Dataset records:
######

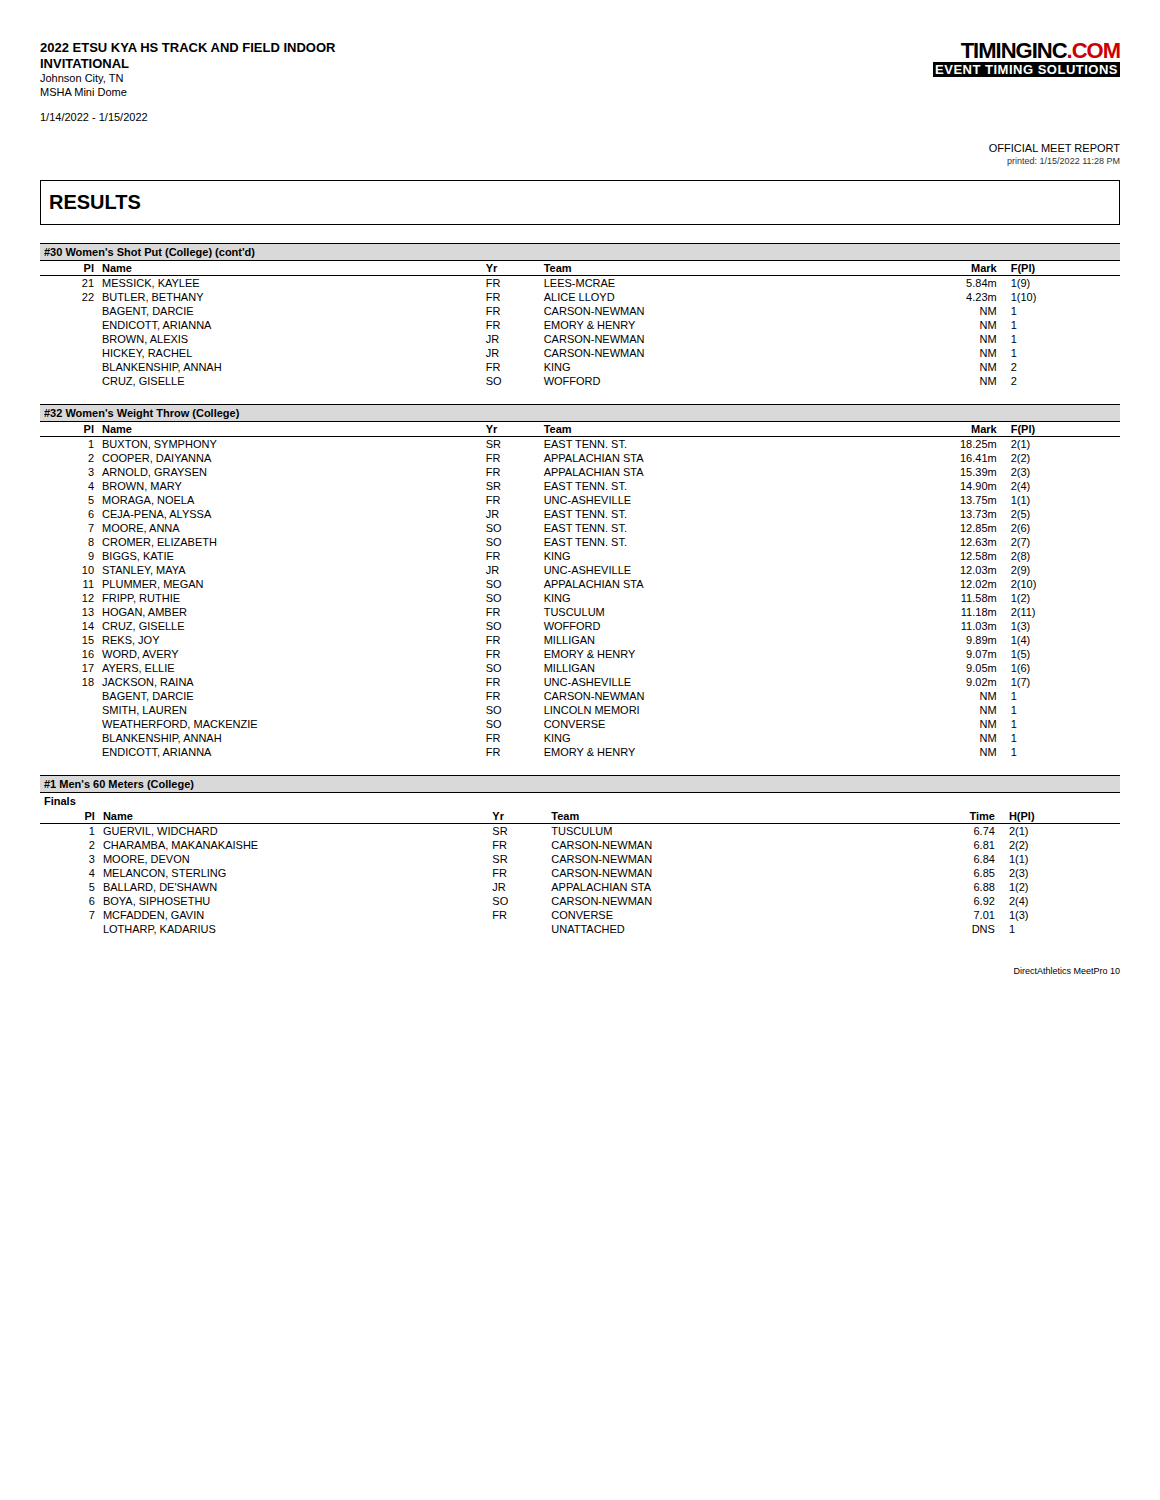2022 ETSU KYA HS TRACK AND FIELD INDOOR
INVITATIONAL
Johnson City, TN
MSHA Mini Dome
1/14/2022 - 1/15/2022
TIMINGINC.COM
EVENT TIMING SOLUTIONS
OFFICIAL MEET REPORT
printed: 1/15/2022 11:28 PM
RESULTS
#30 Women's Shot Put (College) (cont'd)
| Pl | Name | Yr | Team | Mark | F(Pl) |
| --- | --- | --- | --- | --- | --- |
| 21 | MESSICK, KAYLEE | FR | LEES-MCRAE | 5.84m | 1(9) |
| 22 | BUTLER, BETHANY | FR | ALICE LLOYD | 4.23m | 1(10) |
| | BAGENT, DARCIE | FR | CARSON-NEWMAN | NM | 1 |
| | ENDICOTT, ARIANNA | FR | EMORY & HENRY | NM | 1 |
| | BROWN, ALEXIS | JR | CARSON-NEWMAN | NM | 1 |
| | HICKEY, RACHEL | JR | CARSON-NEWMAN | NM | 1 |
| | BLANKENSHIP, ANNAH | FR | KING | NM | 2 |
| | CRUZ, GISELLE | SO | WOFFORD | NM | 2 |
#32 Women's Weight Throw (College)
| Pl | Name | Yr | Team | Mark | F(Pl) |
| --- | --- | --- | --- | --- | --- |
| 1 | BUXTON, SYMPHONY | SR | EAST TENN. ST. | 18.25m | 2(1) |
| 2 | COOPER, DAIYANNA | FR | APPALACHIAN STA | 16.41m | 2(2) |
| 3 | ARNOLD, GRAYSEN | FR | APPALACHIAN STA | 15.39m | 2(3) |
| 4 | BROWN, MARY | SR | EAST TENN. ST. | 14.90m | 2(4) |
| 5 | MORAGA, NOELA | FR | UNC-ASHEVILLE | 13.75m | 1(1) |
| 6 | CEJA-PENA, ALYSSA | JR | EAST TENN. ST. | 13.73m | 2(5) |
| 7 | MOORE, ANNA | SO | EAST TENN. ST. | 12.85m | 2(6) |
| 8 | CROMER, ELIZABETH | SO | EAST TENN. ST. | 12.63m | 2(7) |
| 9 | BIGGS, KATIE | FR | KING | 12.58m | 2(8) |
| 10 | STANLEY, MAYA | JR | UNC-ASHEVILLE | 12.03m | 2(9) |
| 11 | PLUMMER, MEGAN | SO | APPALACHIAN STA | 12.02m | 2(10) |
| 12 | FRIPP, RUTHIE | SO | KING | 11.58m | 1(2) |
| 13 | HOGAN, AMBER | FR | TUSCULUM | 11.18m | 2(11) |
| 14 | CRUZ, GISELLE | SO | WOFFORD | 11.03m | 1(3) |
| 15 | REKS, JOY | FR | MILLIGAN | 9.89m | 1(4) |
| 16 | WORD, AVERY | FR | EMORY & HENRY | 9.07m | 1(5) |
| 17 | AYERS, ELLIE | SO | MILLIGAN | 9.05m | 1(6) |
| 18 | JACKSON, RAINA | FR | UNC-ASHEVILLE | 9.02m | 1(7) |
| | BAGENT, DARCIE | FR | CARSON-NEWMAN | NM | 1 |
| | SMITH, LAUREN | SO | LINCOLN MEMORI | NM | 1 |
| | WEATHERFORD, MACKENZIE | SO | CONVERSE | NM | 1 |
| | BLANKENSHIP, ANNAH | FR | KING | NM | 1 |
| | ENDICOTT, ARIANNA | FR | EMORY & HENRY | NM | 1 |
#1 Men's 60 Meters (College)
Finals
| Pl | Name | Yr | Team | Time | H(Pl) |
| --- | --- | --- | --- | --- | --- |
| 1 | GUERVIL, WIDCHARD | SR | TUSCULUM | 6.74 | 2(1) |
| 2 | CHARAMBA, MAKANAKAISHE | FR | CARSON-NEWMAN | 6.81 | 2(2) |
| 3 | MOORE, DEVON | SR | CARSON-NEWMAN | 6.84 | 1(1) |
| 4 | MELANCON, STERLING | FR | CARSON-NEWMAN | 6.85 | 2(3) |
| 5 | BALLARD, DE'SHAWN | JR | APPALACHIAN STA | 6.88 | 1(2) |
| 6 | BOYA, SIPHOSETHU | SO | CARSON-NEWMAN | 6.92 | 2(4) |
| 7 | MCFADDEN, GAVIN | FR | CONVERSE | 7.01 | 1(3) |
| | LOTHARP, KADARIUS | | UNATTACHED | DNS | 1 |
DirectAthletics MeetPro 10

######

Check each line of the entries above for the word "KING". List the ones that have it.

| | BLANKENSHIP, ANNAH | FR | KING | NM | 2 |
| 9 | BIGGS, KATIE | FR | KING | 12.58m | 2(8) |
| 12 | FRIPP, RUTHIE | SO | KING | 11.58m | 1(2) |
| | BLANKENSHIP, ANNAH | FR | KING | NM | 1 |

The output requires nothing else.